05/08/2012

O pijama


A questão não é simples: visto o pijama verde com couves cor de tijolo e tinteiros vermelhos ou o pijama castanho com lombrigas amarelas e tractores brancos?

A noite vai descendo: escorre pelo tecto, esfrega-se nas paredes e deita-se a meu lado.
A noite respira. E respira, sôfrega, sobre a minha almofada. E conta-me, sôfrega, longas histórias de modistas carecas, que gostam de tremoços salgados e de bacias plásticas.

Depois a dúvida: já vesti o pijama? Qual?
Onde é que eu ia, a pensar que não ia? Onde é que eu estava, a pensar que não estava?
Adormeci? Ou não?

Estou: o verbo no presente. Estive: o verbo no passado?
O verbo faz-se? O verbo fez-se?
O verbo: homem? mulher? deus? ou, apenas, noite? ou, talvez, se calhar, pijama?

O livro. E Platão assemelha-se a um parafuso que Kant perdeu. O Mickey – soube há pouco – anda pelas ruas de Londres, à procura das botas do senhor Maia que, ontem, fugiu para as serras, paginadas, do Eça.

A noite vai descendo: sacode-me os olhos, bufa-me nas pestanas e pesa-me sobre os óculos, enquanto, lá longe, a sanita chama por mim.

Outra vez? Agora, que já estava quentinho, é que me chamas? Está bem, já vou!

O espelho. De soslaio, olho a barba que o vidro mostra. Quem é aquele, ali?
Credo, que sono!
Ei, tu aí, no espelho: vem deitar-te, anda! Já é tão tarde!

Quantas caras tem uma viagem no quarto, feita, aos ziguezagues, com as mãos no sexo? E as luzes têm as mesmas lâmpadas, quando já é de madrugada?
Para onde vão os cavalos de borracha e os baldes do lixo? Onde se escondem as flores e as sandes de salpicão?

A noite continua a descer pelas coisas. E as dobras do lençol fazem desenhos que são cornucópias, navios bordados e monstros de pano e de sombra, com as linhas coloridas.

O pijama está debruçado na cama. Tem os braços e as pernas dobrados em ângulos e traços, sem contornos e sem corpo, ainda.

Os monstros de pano já foram embora?

Também há monstros no quarto de banho, desenhados à sorte e colados aos azulejos, esbatidos em cores indefinidas. São cinzentos quase verdes, azuis quase brancos, e olham, para mim, enquanto estou sentado na sanita, cheio de sono e de medos e cheio de dúvidas sobre quem faz aqueles desenhos nos azulejos, e se os faz, só para assustar quem se levanta de noite, e os olha, com os olhos cheios de pijamas e de dúvidas e de sustos.

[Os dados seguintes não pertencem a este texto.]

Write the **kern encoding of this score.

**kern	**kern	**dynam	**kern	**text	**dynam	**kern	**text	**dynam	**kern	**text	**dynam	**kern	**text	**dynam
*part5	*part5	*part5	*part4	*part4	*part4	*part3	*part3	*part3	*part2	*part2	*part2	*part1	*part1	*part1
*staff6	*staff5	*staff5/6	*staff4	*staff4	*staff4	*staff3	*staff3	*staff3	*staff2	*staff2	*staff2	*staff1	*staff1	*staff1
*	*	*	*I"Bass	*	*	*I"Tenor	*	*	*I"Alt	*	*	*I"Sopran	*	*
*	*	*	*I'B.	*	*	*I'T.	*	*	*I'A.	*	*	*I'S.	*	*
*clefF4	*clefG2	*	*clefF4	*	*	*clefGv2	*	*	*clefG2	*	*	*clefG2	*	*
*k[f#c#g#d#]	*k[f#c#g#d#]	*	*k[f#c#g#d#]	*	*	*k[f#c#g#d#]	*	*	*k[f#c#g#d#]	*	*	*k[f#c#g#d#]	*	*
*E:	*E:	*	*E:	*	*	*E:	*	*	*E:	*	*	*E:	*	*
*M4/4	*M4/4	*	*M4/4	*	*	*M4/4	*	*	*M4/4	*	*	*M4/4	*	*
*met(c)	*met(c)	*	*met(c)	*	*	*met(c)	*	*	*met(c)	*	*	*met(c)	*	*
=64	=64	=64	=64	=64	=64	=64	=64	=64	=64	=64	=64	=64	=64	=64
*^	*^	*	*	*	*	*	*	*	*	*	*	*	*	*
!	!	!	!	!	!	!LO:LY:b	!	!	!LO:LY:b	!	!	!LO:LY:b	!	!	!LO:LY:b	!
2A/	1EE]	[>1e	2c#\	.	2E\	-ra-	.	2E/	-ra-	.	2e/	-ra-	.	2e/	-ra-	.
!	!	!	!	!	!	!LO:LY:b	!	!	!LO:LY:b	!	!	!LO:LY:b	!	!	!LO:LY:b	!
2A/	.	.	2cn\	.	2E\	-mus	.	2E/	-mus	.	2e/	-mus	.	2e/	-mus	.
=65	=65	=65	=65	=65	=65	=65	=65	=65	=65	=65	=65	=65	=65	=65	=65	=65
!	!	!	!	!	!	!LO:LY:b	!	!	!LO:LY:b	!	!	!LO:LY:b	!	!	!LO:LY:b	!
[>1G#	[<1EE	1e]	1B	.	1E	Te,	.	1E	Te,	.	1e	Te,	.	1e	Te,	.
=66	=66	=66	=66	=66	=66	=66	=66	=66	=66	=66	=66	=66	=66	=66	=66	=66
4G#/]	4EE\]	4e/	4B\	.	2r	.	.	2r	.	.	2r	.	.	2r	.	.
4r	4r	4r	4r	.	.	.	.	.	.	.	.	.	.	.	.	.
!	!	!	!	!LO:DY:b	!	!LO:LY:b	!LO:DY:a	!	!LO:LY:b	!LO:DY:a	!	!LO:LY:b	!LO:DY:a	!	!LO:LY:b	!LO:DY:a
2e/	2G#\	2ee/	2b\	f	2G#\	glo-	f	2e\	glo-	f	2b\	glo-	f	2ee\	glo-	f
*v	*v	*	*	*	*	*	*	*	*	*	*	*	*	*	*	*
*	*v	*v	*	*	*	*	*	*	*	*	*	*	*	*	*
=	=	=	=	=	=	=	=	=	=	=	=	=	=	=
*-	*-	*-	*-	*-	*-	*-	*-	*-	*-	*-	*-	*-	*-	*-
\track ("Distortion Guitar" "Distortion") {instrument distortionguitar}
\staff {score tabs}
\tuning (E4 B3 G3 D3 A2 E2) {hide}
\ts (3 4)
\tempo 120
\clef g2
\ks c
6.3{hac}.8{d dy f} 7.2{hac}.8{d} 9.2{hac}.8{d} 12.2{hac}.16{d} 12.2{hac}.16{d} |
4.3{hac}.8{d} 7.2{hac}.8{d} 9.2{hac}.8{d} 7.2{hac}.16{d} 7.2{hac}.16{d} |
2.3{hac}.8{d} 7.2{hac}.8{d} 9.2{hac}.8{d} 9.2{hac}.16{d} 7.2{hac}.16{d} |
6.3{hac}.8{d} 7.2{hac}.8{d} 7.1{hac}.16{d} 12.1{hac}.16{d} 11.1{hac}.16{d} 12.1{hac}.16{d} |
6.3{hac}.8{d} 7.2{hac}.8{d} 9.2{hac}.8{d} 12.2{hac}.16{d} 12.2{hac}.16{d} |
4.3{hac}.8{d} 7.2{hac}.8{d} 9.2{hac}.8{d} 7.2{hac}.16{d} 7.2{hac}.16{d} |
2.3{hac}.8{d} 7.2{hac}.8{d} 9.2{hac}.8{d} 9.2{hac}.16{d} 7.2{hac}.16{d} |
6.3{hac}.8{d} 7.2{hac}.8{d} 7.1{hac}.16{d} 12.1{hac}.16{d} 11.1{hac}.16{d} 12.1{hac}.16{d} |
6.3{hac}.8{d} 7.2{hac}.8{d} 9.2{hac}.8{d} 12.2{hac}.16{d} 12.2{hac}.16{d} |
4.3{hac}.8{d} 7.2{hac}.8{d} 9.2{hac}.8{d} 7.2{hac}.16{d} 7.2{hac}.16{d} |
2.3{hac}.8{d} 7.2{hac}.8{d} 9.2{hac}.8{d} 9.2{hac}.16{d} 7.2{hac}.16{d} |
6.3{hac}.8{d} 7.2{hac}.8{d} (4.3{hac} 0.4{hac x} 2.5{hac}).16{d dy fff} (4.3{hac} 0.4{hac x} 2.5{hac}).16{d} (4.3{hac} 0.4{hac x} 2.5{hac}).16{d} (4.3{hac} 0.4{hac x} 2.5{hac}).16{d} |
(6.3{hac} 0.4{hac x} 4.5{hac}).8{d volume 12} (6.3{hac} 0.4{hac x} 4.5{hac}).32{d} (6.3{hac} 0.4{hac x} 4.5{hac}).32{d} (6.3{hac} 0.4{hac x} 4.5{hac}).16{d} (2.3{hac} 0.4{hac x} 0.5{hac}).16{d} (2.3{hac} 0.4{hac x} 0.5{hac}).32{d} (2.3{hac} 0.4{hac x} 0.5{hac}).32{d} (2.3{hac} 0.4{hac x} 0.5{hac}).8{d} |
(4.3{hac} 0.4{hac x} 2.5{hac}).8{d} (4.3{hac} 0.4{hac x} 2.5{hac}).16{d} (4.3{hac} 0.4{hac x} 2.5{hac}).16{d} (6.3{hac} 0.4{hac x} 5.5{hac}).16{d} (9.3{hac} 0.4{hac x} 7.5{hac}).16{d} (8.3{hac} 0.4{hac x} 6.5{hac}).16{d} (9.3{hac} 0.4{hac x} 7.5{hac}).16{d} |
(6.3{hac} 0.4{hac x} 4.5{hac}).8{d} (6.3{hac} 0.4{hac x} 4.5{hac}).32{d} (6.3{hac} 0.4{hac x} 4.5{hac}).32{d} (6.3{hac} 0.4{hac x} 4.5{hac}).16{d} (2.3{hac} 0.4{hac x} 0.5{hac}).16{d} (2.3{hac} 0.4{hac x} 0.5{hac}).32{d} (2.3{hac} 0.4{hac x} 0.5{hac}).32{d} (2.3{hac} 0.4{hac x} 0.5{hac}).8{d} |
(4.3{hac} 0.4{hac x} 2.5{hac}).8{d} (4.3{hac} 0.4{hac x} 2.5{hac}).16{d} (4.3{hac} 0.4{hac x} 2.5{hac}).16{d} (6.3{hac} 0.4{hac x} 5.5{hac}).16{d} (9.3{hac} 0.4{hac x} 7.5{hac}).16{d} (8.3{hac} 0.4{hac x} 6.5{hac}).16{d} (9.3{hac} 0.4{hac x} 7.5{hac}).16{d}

Quem é aquele, no espelho?

Regresso à cama, na boleia dos chinelos.

Quem era aquele, no espelho?

O tempo enche-se de bigornas, de pássaros e de roncos. Os olhos fecham a porta da consciência e o mar passa a ser um par de cortinas brancas, pregadas à última volta da noite, ao último passeio da noite, ao esboço distante dos olhos que fogem, pela escuridão cheia de imagens e de sons. A noite parte-se em luz e chilreios. Amanhece.


São seis e cinquenta e oito, tsf, notícias.
O despertador tem mamas, voz esganiçada e berra frases repetidas.

A noite, que é feito da noite?

São sete horas e dez minutos. O despertador, assume a chuva, daqui a pouco. Depois, diz dezenas de parvoíces seguidas, até ter a certeza que me levanto.

E o despertador tem mamas! O despertador tem mamas!

A noite, onde está a noite?

O pijama, afinal, é preto com transferidores verdes e torneiras roxas. Comprei-o, durante a noite, numa feira que se realiza, semanalmente, no meu quarto de banho. Foi uma pechincha, disse-me a cigana conhecida.
 
Quem era aquele, no espelho?
O que fazia, ele, lá dentro, cheio de sono e de sombras?

Um dia vou buscar-te. A sério. Um dia vou buscar-te!